Dr Pinčák's unique solution to this paradox stems from a novel way of understanding the structure of spacetime itself.
According to Einstein's theories, spacetime is like a four-dimensional sheet that can twist, bend, and stretch in the presence of strong gravitational fields.
But according to some modern theories, spacetime actually has seven dimensions, including three that we can't normally see.
This theory helps to solve the puzzle of what happens when black holes evaporate and vanish. They appear to disappear, but this violates one of the rules of quantum physics.
'We experience three dimensions of space and one of time - four dimensions in total,' says Dr Pinčák.
'Our model proposes that the universe actually has seven dimensions: the four we know, plus three tiny extra dimensions curled up so tightly that we cannot directly perceive them.'
This means that spacetime can not only fold, but twist - creating a new physical effect known as torsion.
It turns out that this so-called 'torsion field' is key to understanding what happens to black holes when they appear to vanish.
According to the researchers' theory, as a black hole evaporates away to the smallest scales possible, its seven dimensions essentially tangle into a knot.
When this knot becomes small enough, the folding of these hidden dimensions creates an outward force that prevents the black hole from collapsing entirely.
This leaves behind an astonishingly tiny remnant, some 10 billion times smaller than an electron.
However, this twisted knot of hidden dimensions still holds onto all the information that fell into the black hole like a tiny permanent memorial.
Instead of disappearing, black holes shrink so much that their hidden dimensions knot and twist into a shape that keeps them stable forever. This is called a 'torsion-stabilized black hole remnant'.
This means that the information is never lost because the black hole never really vanishes, resolving the apparent problem of the information paradox.

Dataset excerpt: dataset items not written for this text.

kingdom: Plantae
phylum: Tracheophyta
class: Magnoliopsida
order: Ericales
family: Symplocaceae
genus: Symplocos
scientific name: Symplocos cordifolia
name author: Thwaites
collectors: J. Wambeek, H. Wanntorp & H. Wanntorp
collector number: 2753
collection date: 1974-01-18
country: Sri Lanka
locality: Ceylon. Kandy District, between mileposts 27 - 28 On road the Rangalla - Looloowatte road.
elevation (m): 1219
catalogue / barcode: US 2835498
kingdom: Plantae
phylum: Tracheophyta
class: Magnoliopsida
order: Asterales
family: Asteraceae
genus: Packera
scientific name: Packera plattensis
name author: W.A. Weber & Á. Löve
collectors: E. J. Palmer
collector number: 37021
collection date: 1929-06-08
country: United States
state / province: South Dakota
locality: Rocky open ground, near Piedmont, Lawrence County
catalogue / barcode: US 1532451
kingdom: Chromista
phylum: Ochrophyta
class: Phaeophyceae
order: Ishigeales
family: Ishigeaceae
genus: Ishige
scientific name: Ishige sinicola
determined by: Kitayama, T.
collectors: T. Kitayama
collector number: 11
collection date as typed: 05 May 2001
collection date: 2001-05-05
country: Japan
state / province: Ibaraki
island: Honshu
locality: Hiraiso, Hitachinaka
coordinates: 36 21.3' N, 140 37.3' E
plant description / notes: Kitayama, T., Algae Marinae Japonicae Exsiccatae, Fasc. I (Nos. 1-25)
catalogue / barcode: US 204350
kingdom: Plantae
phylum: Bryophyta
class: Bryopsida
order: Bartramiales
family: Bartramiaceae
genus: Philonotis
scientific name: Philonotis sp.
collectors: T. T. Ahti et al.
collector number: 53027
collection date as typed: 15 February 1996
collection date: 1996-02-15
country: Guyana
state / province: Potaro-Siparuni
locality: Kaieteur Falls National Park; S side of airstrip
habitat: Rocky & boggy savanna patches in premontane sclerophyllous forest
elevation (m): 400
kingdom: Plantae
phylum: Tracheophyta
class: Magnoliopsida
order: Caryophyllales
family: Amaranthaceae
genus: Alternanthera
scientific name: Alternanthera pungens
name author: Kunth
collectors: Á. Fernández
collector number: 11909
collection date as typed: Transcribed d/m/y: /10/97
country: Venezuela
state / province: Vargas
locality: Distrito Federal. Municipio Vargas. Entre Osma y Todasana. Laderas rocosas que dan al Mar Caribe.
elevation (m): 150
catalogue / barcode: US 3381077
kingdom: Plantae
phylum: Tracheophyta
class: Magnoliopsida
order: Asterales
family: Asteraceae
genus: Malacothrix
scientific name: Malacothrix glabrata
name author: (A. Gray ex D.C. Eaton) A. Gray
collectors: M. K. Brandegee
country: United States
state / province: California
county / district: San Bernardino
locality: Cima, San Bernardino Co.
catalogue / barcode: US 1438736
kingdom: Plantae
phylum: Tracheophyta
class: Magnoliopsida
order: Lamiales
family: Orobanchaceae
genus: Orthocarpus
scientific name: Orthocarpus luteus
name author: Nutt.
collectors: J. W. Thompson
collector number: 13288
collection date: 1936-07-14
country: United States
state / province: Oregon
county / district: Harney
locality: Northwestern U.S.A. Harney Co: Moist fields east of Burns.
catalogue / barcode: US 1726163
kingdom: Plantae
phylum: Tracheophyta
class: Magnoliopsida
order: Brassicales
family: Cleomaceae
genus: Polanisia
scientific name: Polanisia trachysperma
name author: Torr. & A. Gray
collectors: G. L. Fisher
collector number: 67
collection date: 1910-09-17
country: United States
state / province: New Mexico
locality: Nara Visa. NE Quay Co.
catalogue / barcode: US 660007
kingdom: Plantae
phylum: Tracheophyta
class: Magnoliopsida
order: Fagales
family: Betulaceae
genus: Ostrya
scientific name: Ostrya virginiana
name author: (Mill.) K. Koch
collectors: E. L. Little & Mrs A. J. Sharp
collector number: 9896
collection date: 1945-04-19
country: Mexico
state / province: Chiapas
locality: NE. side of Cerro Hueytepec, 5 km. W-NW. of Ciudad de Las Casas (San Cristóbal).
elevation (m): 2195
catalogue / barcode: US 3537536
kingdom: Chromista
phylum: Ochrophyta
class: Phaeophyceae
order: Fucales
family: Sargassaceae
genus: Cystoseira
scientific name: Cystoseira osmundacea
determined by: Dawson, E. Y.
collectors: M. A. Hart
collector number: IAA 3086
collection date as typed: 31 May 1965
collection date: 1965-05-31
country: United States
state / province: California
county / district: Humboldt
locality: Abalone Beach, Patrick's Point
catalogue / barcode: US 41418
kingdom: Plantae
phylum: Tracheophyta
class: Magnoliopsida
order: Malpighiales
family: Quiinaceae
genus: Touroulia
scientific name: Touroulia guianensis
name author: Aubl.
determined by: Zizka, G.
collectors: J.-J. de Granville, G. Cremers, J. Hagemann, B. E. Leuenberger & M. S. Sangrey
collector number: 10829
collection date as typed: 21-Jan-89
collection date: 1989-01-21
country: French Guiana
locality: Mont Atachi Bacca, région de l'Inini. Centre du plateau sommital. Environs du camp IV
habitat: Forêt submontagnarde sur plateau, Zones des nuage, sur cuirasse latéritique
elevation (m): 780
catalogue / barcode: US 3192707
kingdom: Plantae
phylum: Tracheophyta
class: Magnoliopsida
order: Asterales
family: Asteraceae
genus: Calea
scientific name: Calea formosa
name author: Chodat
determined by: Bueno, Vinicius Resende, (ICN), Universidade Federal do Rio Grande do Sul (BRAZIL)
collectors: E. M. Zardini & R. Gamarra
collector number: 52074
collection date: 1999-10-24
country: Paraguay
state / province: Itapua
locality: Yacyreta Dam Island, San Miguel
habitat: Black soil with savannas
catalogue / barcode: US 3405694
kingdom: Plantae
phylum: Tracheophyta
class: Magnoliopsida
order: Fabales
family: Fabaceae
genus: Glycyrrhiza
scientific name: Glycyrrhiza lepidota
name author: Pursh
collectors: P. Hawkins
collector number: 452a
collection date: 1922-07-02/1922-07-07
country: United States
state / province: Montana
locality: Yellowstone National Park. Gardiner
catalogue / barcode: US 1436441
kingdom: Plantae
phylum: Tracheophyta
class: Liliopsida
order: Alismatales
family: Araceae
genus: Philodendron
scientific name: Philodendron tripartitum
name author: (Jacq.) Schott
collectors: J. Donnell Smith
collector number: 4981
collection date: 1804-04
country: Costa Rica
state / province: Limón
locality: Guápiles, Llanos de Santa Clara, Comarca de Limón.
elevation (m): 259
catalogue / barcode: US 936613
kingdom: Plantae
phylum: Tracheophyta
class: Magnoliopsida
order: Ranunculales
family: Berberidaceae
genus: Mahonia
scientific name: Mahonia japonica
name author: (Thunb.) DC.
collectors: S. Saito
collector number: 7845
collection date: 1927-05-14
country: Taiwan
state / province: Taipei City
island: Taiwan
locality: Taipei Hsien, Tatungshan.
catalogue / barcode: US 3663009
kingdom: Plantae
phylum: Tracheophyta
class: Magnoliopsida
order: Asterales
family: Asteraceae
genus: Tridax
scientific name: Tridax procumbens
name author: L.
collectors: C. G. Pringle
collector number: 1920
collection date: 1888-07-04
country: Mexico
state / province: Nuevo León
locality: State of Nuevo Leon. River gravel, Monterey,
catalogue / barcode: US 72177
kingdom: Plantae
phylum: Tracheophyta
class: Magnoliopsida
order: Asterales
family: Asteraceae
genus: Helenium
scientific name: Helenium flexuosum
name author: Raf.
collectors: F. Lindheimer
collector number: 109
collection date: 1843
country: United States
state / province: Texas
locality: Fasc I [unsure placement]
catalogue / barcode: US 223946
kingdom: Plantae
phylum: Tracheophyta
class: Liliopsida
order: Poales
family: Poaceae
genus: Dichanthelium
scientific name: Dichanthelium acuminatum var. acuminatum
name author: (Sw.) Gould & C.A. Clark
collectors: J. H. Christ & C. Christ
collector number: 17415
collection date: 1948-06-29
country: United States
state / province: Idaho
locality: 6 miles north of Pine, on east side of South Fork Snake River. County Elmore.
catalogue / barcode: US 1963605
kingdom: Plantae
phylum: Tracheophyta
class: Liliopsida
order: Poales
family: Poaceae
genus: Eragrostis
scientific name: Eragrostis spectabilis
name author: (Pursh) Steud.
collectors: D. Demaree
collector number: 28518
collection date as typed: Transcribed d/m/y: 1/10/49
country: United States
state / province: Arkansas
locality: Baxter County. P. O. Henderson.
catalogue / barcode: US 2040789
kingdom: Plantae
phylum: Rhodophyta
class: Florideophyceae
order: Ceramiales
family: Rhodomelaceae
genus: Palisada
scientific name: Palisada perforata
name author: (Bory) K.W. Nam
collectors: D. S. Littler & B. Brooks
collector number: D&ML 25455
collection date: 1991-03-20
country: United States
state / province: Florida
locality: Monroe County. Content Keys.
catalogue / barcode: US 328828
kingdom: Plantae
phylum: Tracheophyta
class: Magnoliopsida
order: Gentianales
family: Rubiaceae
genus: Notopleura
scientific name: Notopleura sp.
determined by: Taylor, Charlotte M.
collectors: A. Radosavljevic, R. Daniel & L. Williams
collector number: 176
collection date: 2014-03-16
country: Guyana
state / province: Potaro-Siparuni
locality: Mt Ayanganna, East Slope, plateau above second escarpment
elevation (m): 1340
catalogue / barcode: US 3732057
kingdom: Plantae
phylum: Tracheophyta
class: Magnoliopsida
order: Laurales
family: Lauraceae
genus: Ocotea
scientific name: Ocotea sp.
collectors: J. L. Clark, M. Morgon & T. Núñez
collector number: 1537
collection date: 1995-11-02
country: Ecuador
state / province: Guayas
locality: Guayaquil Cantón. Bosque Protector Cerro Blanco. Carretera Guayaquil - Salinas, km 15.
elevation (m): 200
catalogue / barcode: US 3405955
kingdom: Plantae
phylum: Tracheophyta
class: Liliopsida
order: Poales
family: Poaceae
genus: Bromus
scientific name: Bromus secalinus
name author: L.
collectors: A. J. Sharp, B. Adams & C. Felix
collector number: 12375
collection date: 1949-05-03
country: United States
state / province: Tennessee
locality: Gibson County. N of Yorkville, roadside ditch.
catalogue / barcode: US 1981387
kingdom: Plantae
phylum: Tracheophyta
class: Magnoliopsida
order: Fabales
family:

The exciting part of this theory is that it might also help solve a few of physics' thorniest issues.
The researchers say the three hidden dimensions and the torsion field is enough to produce the pattern of interactions behind the Higgs mechanism, otherwise known as the 'God particle', which gives other particles mass.
The researchers suggest that these black hole remnants could even make up dark matter, the invisible substance that makes up 27 per cent of the universe's mass.
If they are right, scientists should be able to detect particles with extra dimensions known as 'Kaluza-Klein particles'.
However, these are about 14 orders of magnitude heavier than the most massive known elementary particle and seven orders of magnitude beyond the reach of the Large Hadron Collider.
Researchers may be able to find traces of these seven-dimensional structures in the Cosmic Microwave Radiation left over from the Big Bang or in ancient ripples in spacetime called primordial gravitational waves.
Yet the technology required for these experiments still remains far off, leaving this solution to the mystery of black holes as just another tantalising possibility.
BLACK HOLES HAVE A GRAVITATIONAL PULL SO STRONG NOT EVEN LIGHT CAN ESCAPE
Black holes are so dense and their gravitational pull is so strong that no form of radiation can escape them - not even light.
They act as intense sources of gravity which hoover up dust and gas around them. Their intense gravitational pull is thought to be what stars in galaxies orbit around.
How they are formed is still poorly understood. Astronomers believe they may form when a large cloud of gas up to 100,000 times bigger than the sun collapses into a black hole.
Many of these black hole seeds then merge to form much larger supermassive black holes, which are found at the centre of every known massive galaxy.
Alternatively, a supermassive black hole seed could come from a giant star about 100 times the sun's mass that ultimately forms into a black hole after it runs out of fuel and collapses.
When these giant stars die, they also go 'supernova', a huge explosion that expels the matter from the outer layers of the star into deep space.